> _Material to process_

----

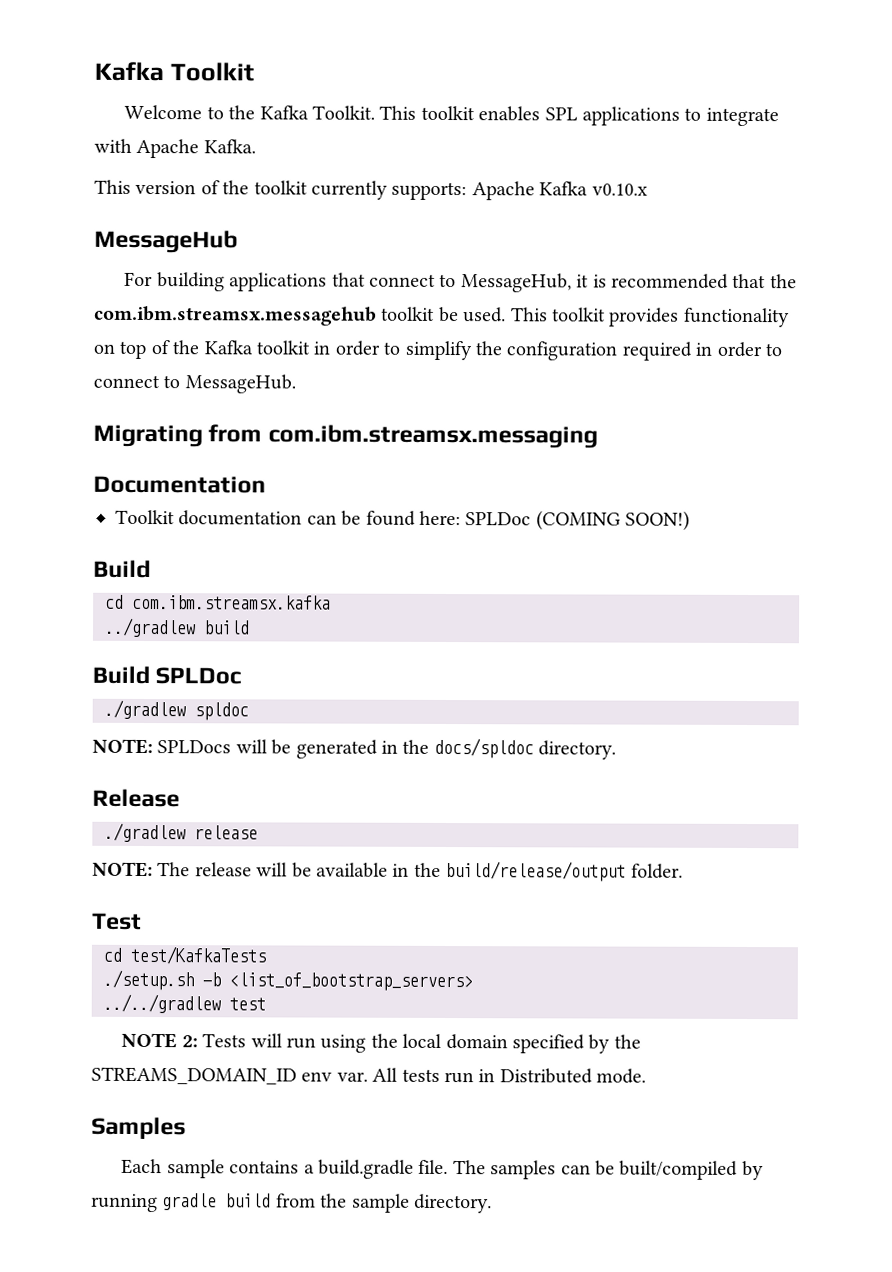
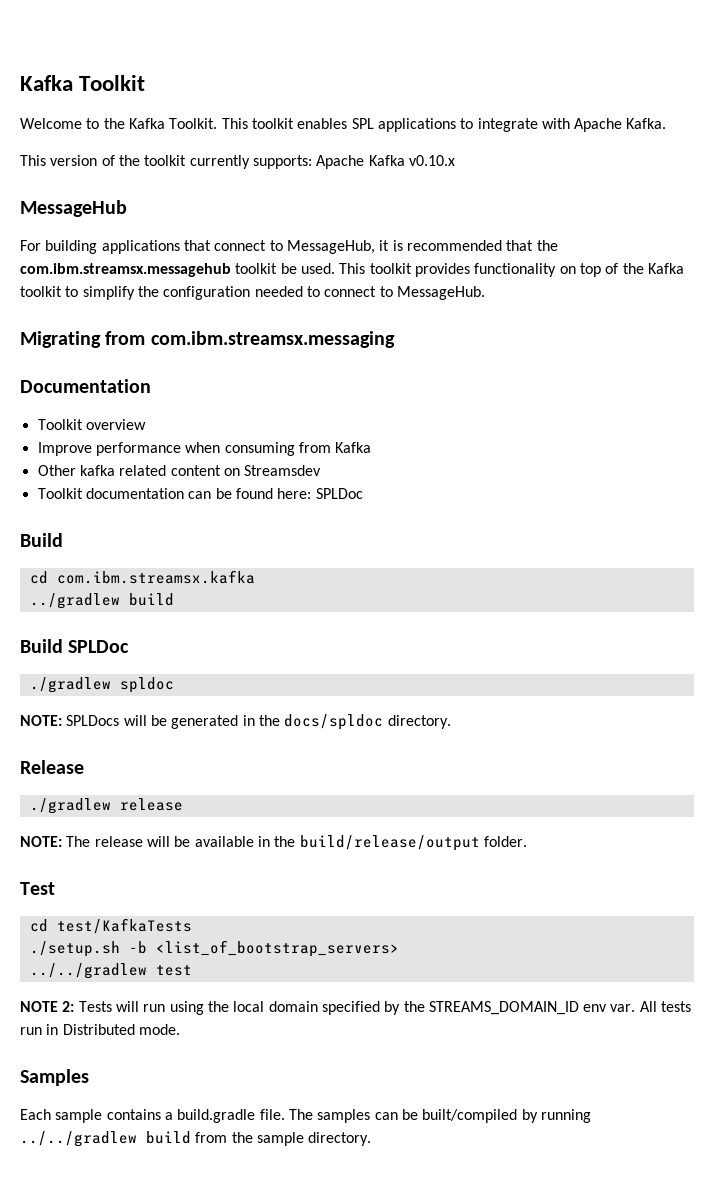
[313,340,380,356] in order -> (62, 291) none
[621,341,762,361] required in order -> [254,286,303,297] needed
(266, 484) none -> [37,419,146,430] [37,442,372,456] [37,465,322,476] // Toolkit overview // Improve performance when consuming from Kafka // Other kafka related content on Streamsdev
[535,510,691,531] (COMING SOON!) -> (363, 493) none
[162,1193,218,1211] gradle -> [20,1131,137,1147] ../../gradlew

----

> _Exercise brief_
Using the data above, write out every line exactly, leaving the images behind.

> _Written answer_
[313,340,380,356] in order -> (62, 291) none
[621,341,762,361] required in order -> [254,286,303,297] needed
(266, 484) none -> [37,419,146,430] [37,442,372,456] [37,465,322,476] // Toolkit overview // Improve performance when consuming from Kafka // Other kafka related content on Streamsdev
[535,510,691,531] (COMING SOON!) -> (363, 493) none
[162,1193,218,1211] gradle -> [20,1131,137,1147] ../../gradlew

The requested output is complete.